Improve Precalculus Success by Pairing a Precalculus Course with a Computer Science Course Centered on Select Precalculus Topics

$2M USD

Funder National Science Foundation (US)
Recipient Organization West Los Angeles College
Country United States
Start Date Sep 01, 2021
End Date Aug 31, 2024
Duration 1,095 days
Number of Grantees 2
Roles Principal Investigator; Co-Principal Investigator
Data Source National Science Foundation (US)
Grant ID 2115189
Grant Description

With support from the Improving Undergraduate STEM Education: Hispanic-Serving Institutions (HSI Program), this Track1 pilot project aims to improve underprepared students’ transition from algebra to calculus using computer programming to aid the learning of precalculus concepts and skills. Many community college students intending to major in STEM are underprepared for calculus so precalculus has become a gateway course for many STEM majors.

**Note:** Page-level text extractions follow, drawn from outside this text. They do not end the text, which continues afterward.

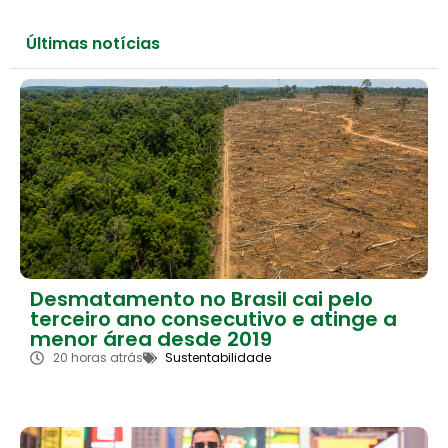
Últimas notícias
Desmatamento no Brasil cai pelo
terceiro ano consecutivo e atinge a
menor área desde 2019
20 horas atrás
Sustentabilidade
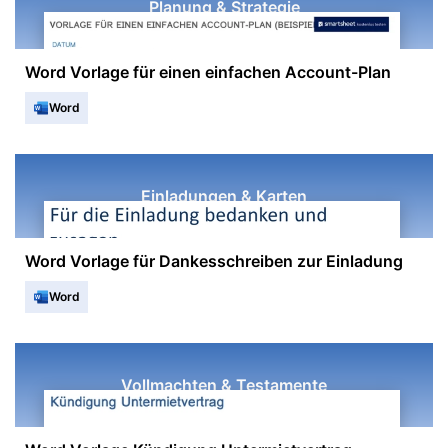
Planung & Strategie
Word Vorlage für einen einfachen Account-Plan
Word
Einladungen & Karten
Word Vorlage für Dankesschreiben zur Einladung
Word
Vollmachten & Testamente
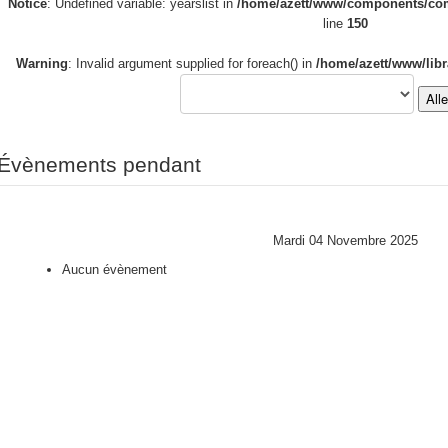
Notice
: Undefined variable: yearslist in
/home/azett/www/components/com_
line
150
Warning
: Invalid argument supplied for foreach() in
/home/azett/www/libr
All
Évènements pendant
Mardi 04 Novembre 2025
Aucun évènement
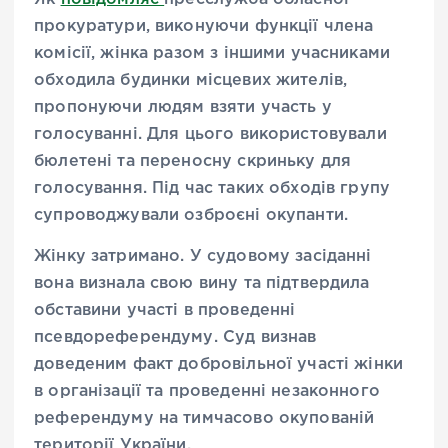
прокуратури, виконуючи функції члена
комісії, жінка разом з іншими учасниками
обходила будинки місцевих жителів,
пропонуючи людям взяти участь у
голосуванні. Для цього використовували
бюлетені та переносну скриньку для
голосування. Під час таких обходів групу
супроводжували озброєні окупанти.
Жінку затримано. У судовому засіданні
вона визнала свою вину та підтвердила
обставини участі в проведенні
псевдореферендуму. Суд визнав
доведеним факт добровільної участі жінки
в організації та проведенні незаконного
референдуму на тимчасово окупованій
території України.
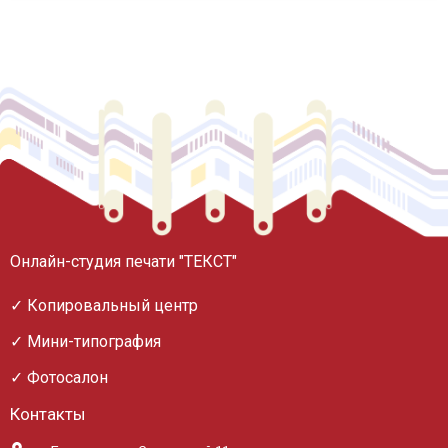
Онлайн-студия печати "ТЕКСТ"
✓ Копировальный центр
✓ Мини-типография
✓ Фотосалон
Контакты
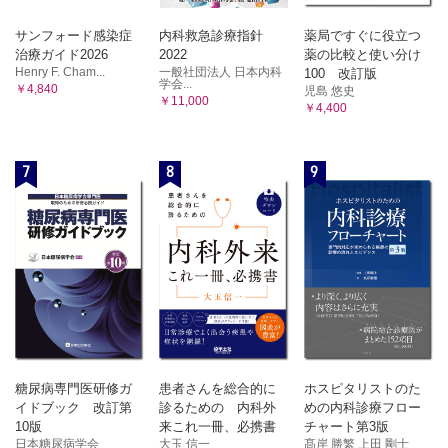
サンフォード感染症
内科救急診療指針
薬局ですぐに役立つ
治療ガイド2026
2022
薬の比較と使い分け
Henry F. Cham...
一般社団法人 日本内科
100 改訂版
学会...
￥4,840
児島 悠史
￥11,000
￥4,400
7
8
9
糖尿病専門医研修ガ
患者さんを総合的に
ホスピタリストのた
イドブック 改訂第
診るための 内科外
めの内科診療フロー
10版
来これ一冊、必携書
チャート第3版
日本糖尿病学会
大玉 信一
髙岸 勝繁 上田 剛士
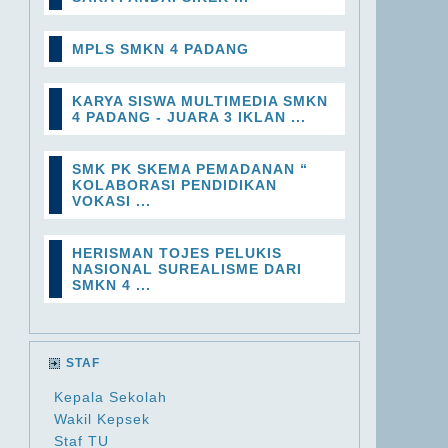
MPLS SMKN 4 PADANG
KARYA SISWA MULTIMEDIA SMKN
4 PADANG - JUARA 3 IKLAN ...
SMK PK SKEMA PEMADANAN “
KOLABORASI PENDIDIKAN
VOKASI ...
HERISMAN TOJES PELUKIS
NASIONAL SUREALISME DARI
SMKN 4 ...
STAF
Kepala Sekolah
Wakil Kepsek
Staf TU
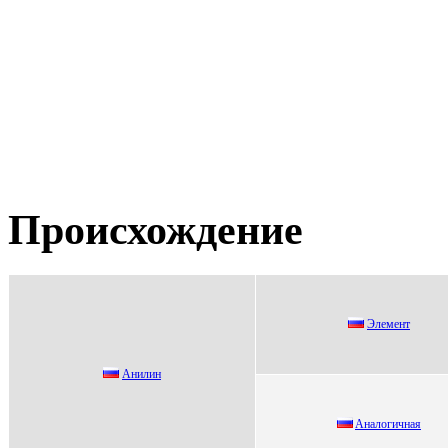
Происхождение
Элeмeнт
Анилин
Aнaлoгичнaя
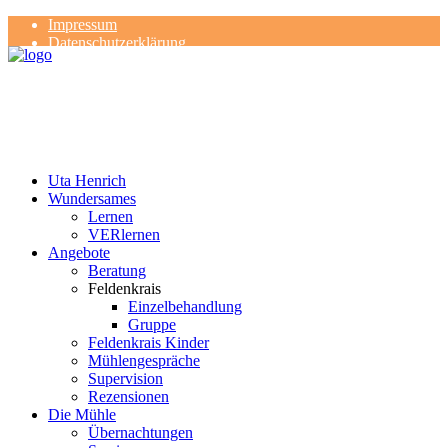
Impressum
Datenschutzerklärung
Kontakt
Rezensionen
Uta Henrich
Wundersames
Lernen
VERlernen
Angebote
Beratung
Feldenkrais
Einzelbehandlung
Gruppe
Feldenkrais Kinder
Mühlengespräche
Supervision
Rezensionen
Die Mühle
Übernachtungen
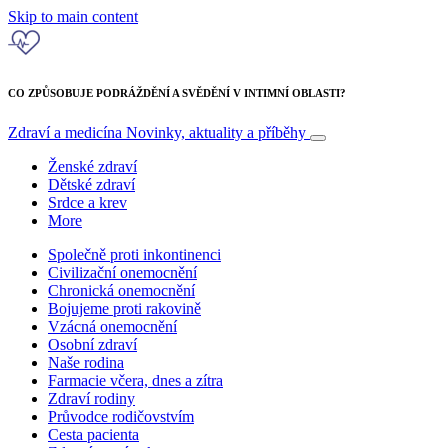
Skip to main content
CO ZPŮSOBUJE PODRÁŽDĚNÍ A SVĚDĚNÍ V INTIMNÍ OBLASTI?
Zdraví a medicína
Novinky, aktuality a příběhy
Ženské zdraví
Dětské zdraví
Srdce a krev
More
Společně proti inkontinenci
Civilizační onemocnění
Chronická onemocnění
Bojujeme proti rakovině
Vzácná onemocnění
Osobní zdraví
Naše rodina
Farmacie včera, dnes a zítra
Zdraví rodiny
Průvodce rodičovstvím
Cesta pacienta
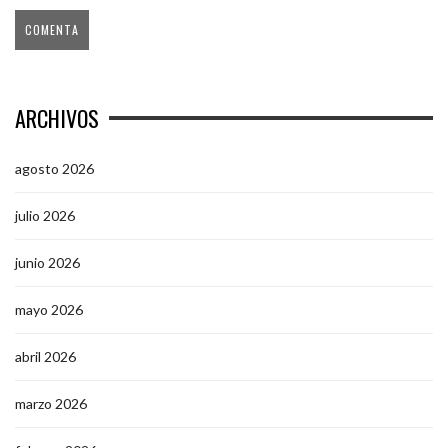
ARCHIVOS
agosto 2026
julio 2026
junio 2026
mayo 2026
abril 2026
marzo 2026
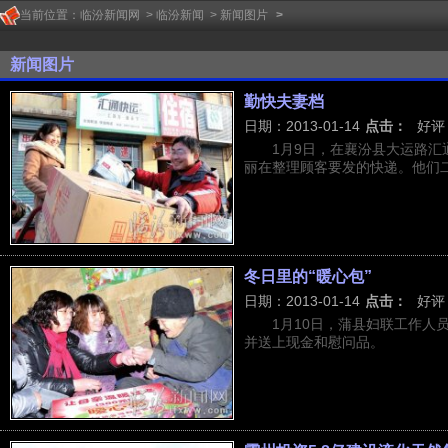
当前位置：
临汾新闻网
>
临汾新闻
>
新闻图片
>
新闻图片
勤快夫妻档
日期：2013-01-14
点击：
好评
1月9日，在襄汾县大运路汇
丽在整理顾客要发的快递。他们二人
冬日里的“暖心包”
日期：2013-01-14
点击：
好评
1月10日，蒲县妇联工作人
并送上现金和慰问品。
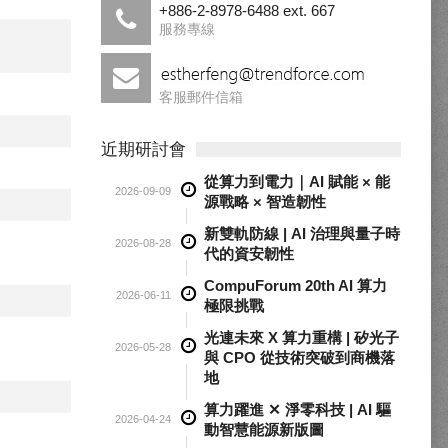
+886-2-8978-6488 ext. 667
服務專線
客服郵件信箱
近期研討會
從算力到電力｜AI 賦能 × 能
2026-09-09
源戰略 × 智造韌性
新雙軌防線 | AI 治理與量子時
2026-08-28
代的資安韌性
CompuForum 20th AI 算力
2026-06-11
極限挑戰
光連未來 X 算力重構 | 矽光子
2026-05-28
與 CPO 從技術突破到商機落
地
算力躍進 ✕ 淨零科技 | AI 驅
2026-04-24
動智慧能源新版圖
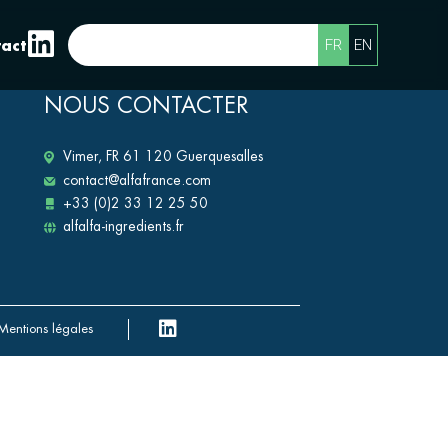
FR
EN
act
NOUS CONTACTER
Vimer, FR 61 120 Guerquesalles
contact@alfafrance.com
+33 (0)2 33 12 25 50
alfalfa-ingredients.fr
Mentions légales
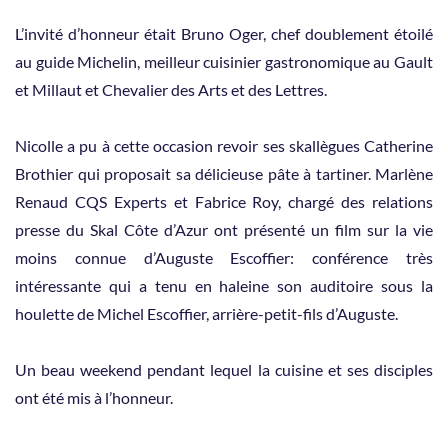
L’invité d’honneur était Bruno Oger, chef doublement étoilé
au guide Michelin, meilleur cuisinier gastronomique au Gault
et Millaut et Chevalier des Arts et des Lettres.
Nicolle a pu à cette occasion revoir ses skallègues Catherine
Brothier qui proposait sa délicieuse pâte à tartiner. Marlène
Renaud CQS Experts et Fabrice Roy, chargé des relations
presse du Skal Côte d’Azur ont présenté un film sur la vie
moins connue d’Auguste Escoffier: conférence très
intéressante qui a tenu en haleine son auditoire sous la
houlette de Michel Escoffier, arrière-petit-fils d’Auguste.
Un beau weekend pendant lequel la cuisine et ses disciples
ont été mis à l’honneur.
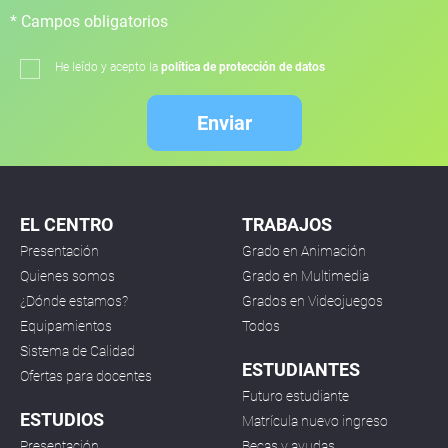
* Campos obligatorios
He leído y acepto la
política de protección de datos
Enviar
EL CENTRO
TRABAJOS
Presentación
Grado en Animación
Quienes somos
Grado en Multimedia
¿Dónde estamos?
Grados en Videojuegos
Equipamientos
Todos
Sistema de Calidad
ESTUDIANTES
Ofertas para docentes
Futuro estudiante
ESTUDIOS
Matrícula nuevo ingreso
Presentación
Becas y ayudas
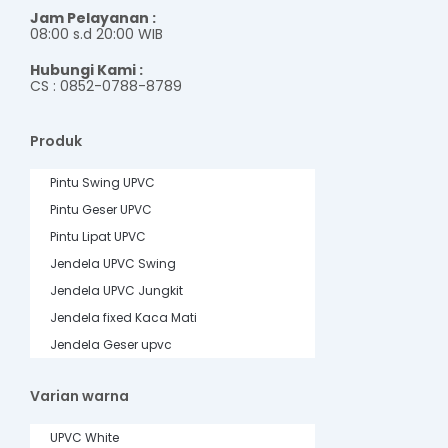
Jam Pelayanan :
08:00 s.d 20:00 WIB
Hubungi Kami :
CS : 0852-0788-8789
Produk
Pintu Swing UPVC
Pintu Geser UPVC
Pintu Lipat UPVC
Jendela UPVC Swing
Jendela UPVC Jungkit
Jendela fixed Kaca Mati
Jendela Geser upvc
Varian warna
UPVC White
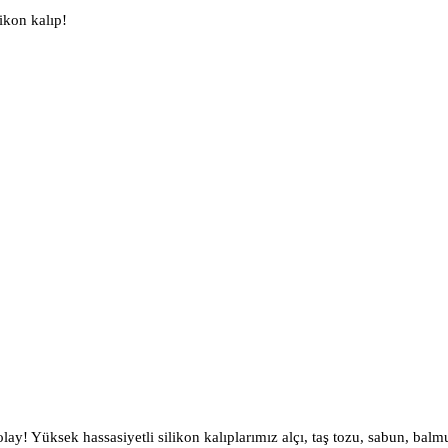
likon kalıp!
lay! Yüksek hassasiyetli silikon kalıplarımız alçı, taş tozu, sabun, balm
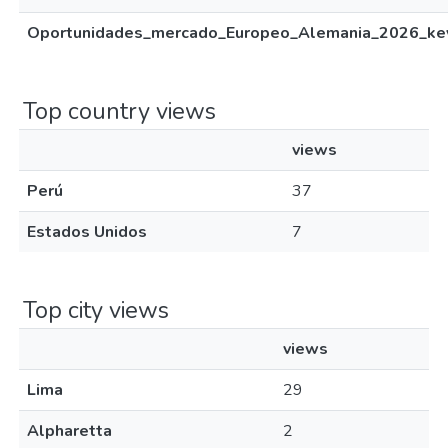
Oportunidades_mercado_Europeo_Alemania_2026_key
Top country views
views
Perú
37
Estados Unidos
7
Top city views
views
Lima
29
Alpharetta
2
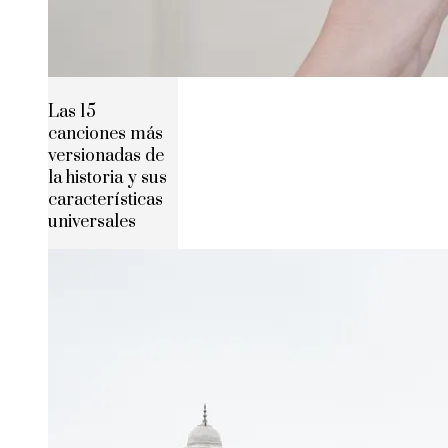
Las 15
canciones más
versionadas de
la historia y sus
características
universales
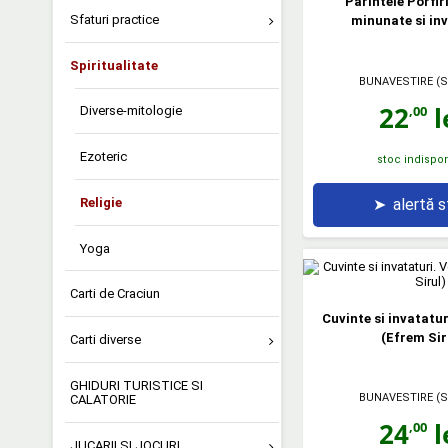
Parintele Porfir
Sfaturi practice
minunate si in
Spiritualitate
BUNAVESTIRE (S
22
l
,00
Diverse-mitologie
Ezoteric
stoc indispon
Religie
➤
alertă 
Yoga
Carti de Craciun
Cuvinte si invatatur
(Efrem Sir
Carti diverse
GHIDURI TURISTICE SI
BUNAVESTIRE (S
CALATORIE
24
l
,00
JUCARII SI JOCURI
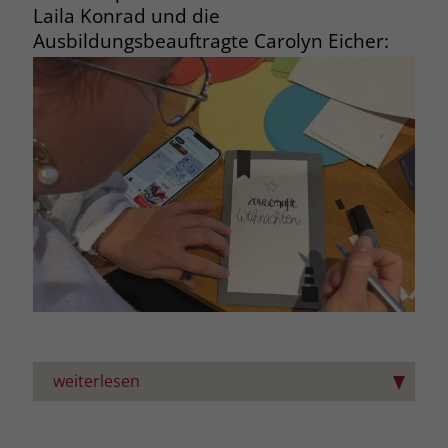
Laila Konrad und die
der Stiftung Liebenau ins Blickfeld.
Ausbildungsbeauftragte Carolyn Eicher:
Die dritte große Säule ist ein Projekt,
das die Teilnehmenden selbst wählen
und in Absprache mit ihren
Vorgesetzen in ihrem Arbeitsalltag
selbstständig umsetzen. Während
dieser Zeit gibt es mehrere
Coachingbausteine.
Die Führungswerkstatt wird im
zweijährigen Turnus angeboten.
weiterlesen
„Wir haben beispielsweise unser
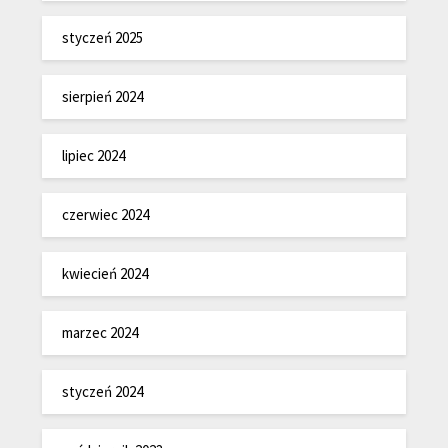
styczeń 2025
sierpień 2024
lipiec 2024
czerwiec 2024
kwiecień 2024
marzec 2024
styczeń 2024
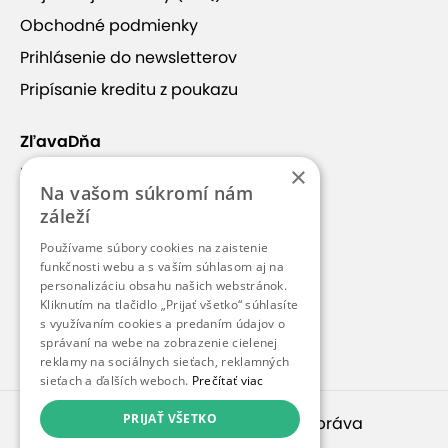
Obchodné podmienky
Prihlásenie do newsletterov
Pripísanie kreditu z poukazu
ZľavaDňa
×
Náš príbeh
Na vašom súkromí nám
Kontakt
záleží
Kariéra
Používame súbory cookies na zaistenie
funkčnosti webu a s vaším súhlasom aj na
Blog
personalizáciu obsahu našich webstránok.
Pre médiá
Kliknutím na tlačidlo „Prijať všetko“ súhlasíte
s využívaním cookies a predaním údajov o
Pre partnerov
správaní na webe na zobrazenie cielenej
reklamy na sociálnych sieťach, reklamných
sieťach a ďalších weboch.
Prečítať viac
PRIJAŤ VŠETKO
© 2010 – 2026
inspirago s. r. o.
. Všetky práva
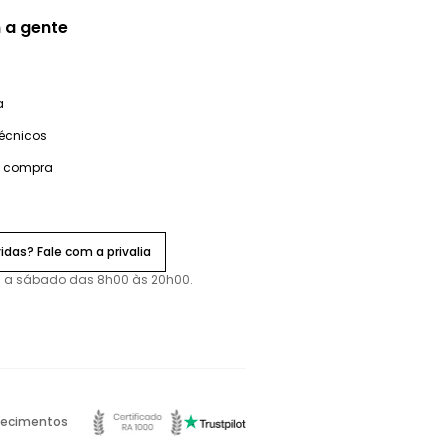
 a gente
a
técnicos
e compra
idas? Fale com a privalia
 a sábado das 8h00 às 20h00.
ecimentos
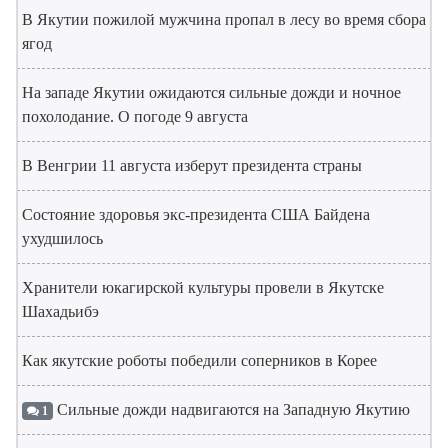
В Якутии пожилой мужчина пропал в лесу во время сбора
ягод
На западе Якутии ожидаются сильные дожди и ночное
похолодание. О погоде 9 августа
В Венгрии 11 августа изберут президента страны
Состояние здоровья экс-президента США Байдена
ухудшилось
Хранители юкагирской культуры провели в Якутске
Шахадьибэ
Как якутские роботы победили соперников в Корее
Сильные дожди надвигаются на Западную Якутию
1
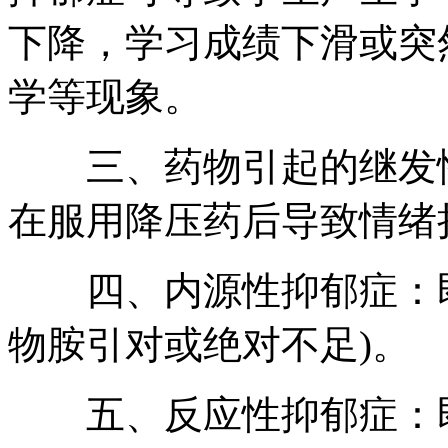
下降，学习成绩下滑或突
学等现象。
三、药物引起的继发性
在服用降压药后导致情绪
四、内源性抑郁症：即有
物胺引对或绝对不足)。
五、反应性抑郁症：即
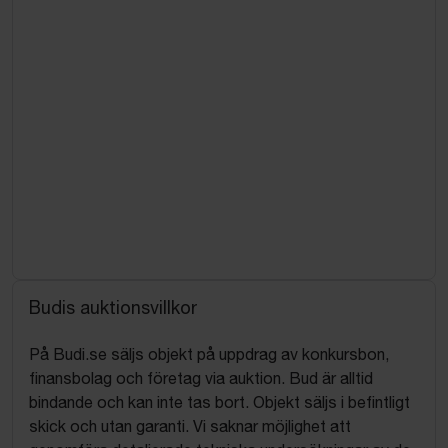
Budis auktionsvillkor
På Budi.se säljs objekt på uppdrag av konkursbon,
finansbolag och företag via auktion. Bud är alltid
bindande och kan inte tas bort. Objekt säljs i befintligt
skick och utan garanti. Vi saknar möjlighet att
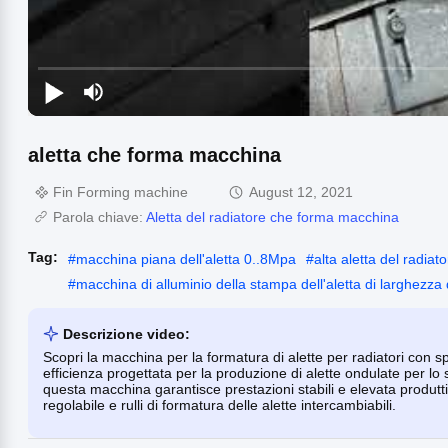
aletta che forma macchina
Fin Forming machine
August 12, 2021
Parola chiave:
Aletta del radiatore che forma macchina
Tag:
#
macchina piana dell'aletta 0..8Mpa
#
alta aletta del radi
#
macchina di alluminio della stampa dell'aletta di larghezza
Descrizione video:
Scopri la macchina per la formatura di alette per radiatori con 
efficienza progettata per la produzione di alette ondulate per lo
questa macchina garantisce prestazioni stabili e elevata produttiv
regolabile e rulli di formatura delle alette intercambiabili.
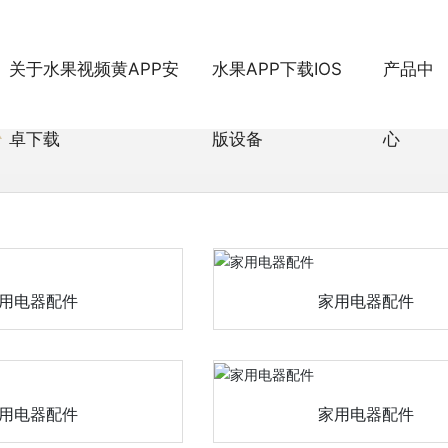
关于水果视频黄APP安
水果APP下载IOS
产品中
卓下载
版设备
心
用电器配件
家用电器配件
用电器配件
家用电器配件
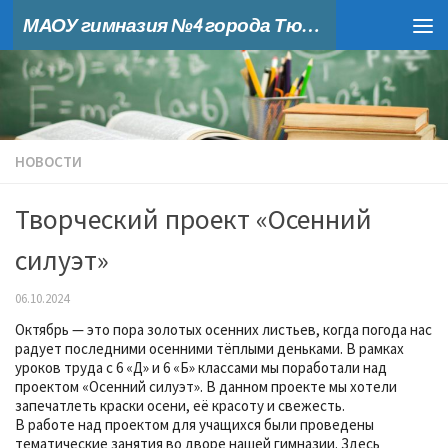
МАОУ гимназия №4 города Тюмени
Skip to content
НОВОСТИ
Творческий проект «Осенний
силуэт»
06.10.2024
Октябрь — это пора золотых осенних листьев, когда погода нас
радует последними осенними тёплыми деньками. В рамках
уроков труда с 6 «Д» и 6 «Б» классами мы поработали над
проектом «Осенний силуэт». В данном проекте мы хотели
запечатлеть краски осени, её красоту и свежесть.
В работе над проектом для учащихся были проведены
тематические занятия во дворе нашей гимназии. Здесь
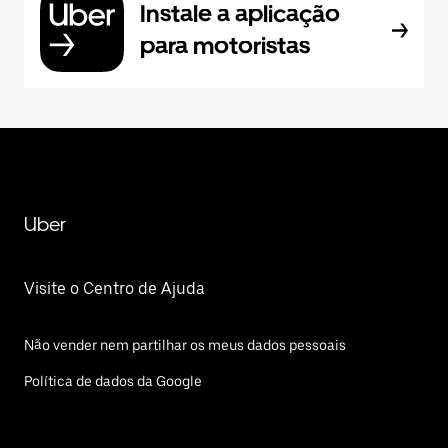
Instale a aplicação
para motoristas
Uber
Visite o Centro de Ajuda
Não vender nem partilhar os meus dados pessoais
Política de dados da Google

However, because of low student success in precalculus courses, these courses create a major constriction in the STEM pipeline. The project will conduct research on how pairing the traditional precalculus course with a redesigned computer science course centered on numerical investigation of select precalculus topics impacts student performance in (a) the precalculus course; (b) subsequent calculus courses; and (c) in completion of STEM degree/transfer.

It will provide valuable insight into the ways in which computer programming can elevate success in precalculus and (subsequently) calculus. For community colleges, it has the potential to help ease the bottleneck between algebra and calculus that constricts transfer rates and diminishes student interest in STEM. Project results will also add to the body of knowledge on how using computing to teach precalculus can help underserved and underperforming students gain access to STEM disciplines.

If proven successful, this approach will likely find widespread use throughout the country, given that precalculus appears on almost every college campus and is a prerequisite for STEM majors.

The primary goal of the project is to boost student success in precalculus, increasing the number of students able to enter and successfully complete calculus thus reducing the number of students who opt out of STEM majors. The project will accomplish the following objectives: (1) Develop a supplementary computer science course centered on numerical investigation of select precalculus topics to accompany the precalculus course; (2) Provide the new course combination (computer science +precalculus) to at least 60 students during the grant period; (3) Determine how this approach impacts students’ (a) success rate in precalculus; (b) subsequent enrollment in calculus courses; (c) success rate in calculus courses.

The success of the proposed approach will be determined through quasi-experimental procedures using control and treatment groups, where the treatment group comprises students completing the supplementary computer science course along with the formal precalculus course; the control group will have only completed the latter. The project team will widely disseminate project and research results at local, regional, and national levels to share important findings with other educational institutions and communities that seek to increase math attainment.

The HSI Program aims to enhance undergraduate STEM education, broaden participation in STEM, and build capacity at HSIs. Achieving these aims, given the diverse nature and context of the HSIs, requires innovative approaches that incentivize institutional and community transformation and promote fundamental research (i) on engaged student learning, (ii) about what it takes to diversify and increase participation in STEM effectively, and (iii) that improves our understanding of how to build institutional capacity at HSIs.

Projects supported by the HSI Program will also draw from these approaches to generate new knowledge on how to achieve these aims.

This award reflects NSF's statutory mission and has been deemed worthy of support through evaluation using the Foundation's intellectual merit and broader impacts review criteria.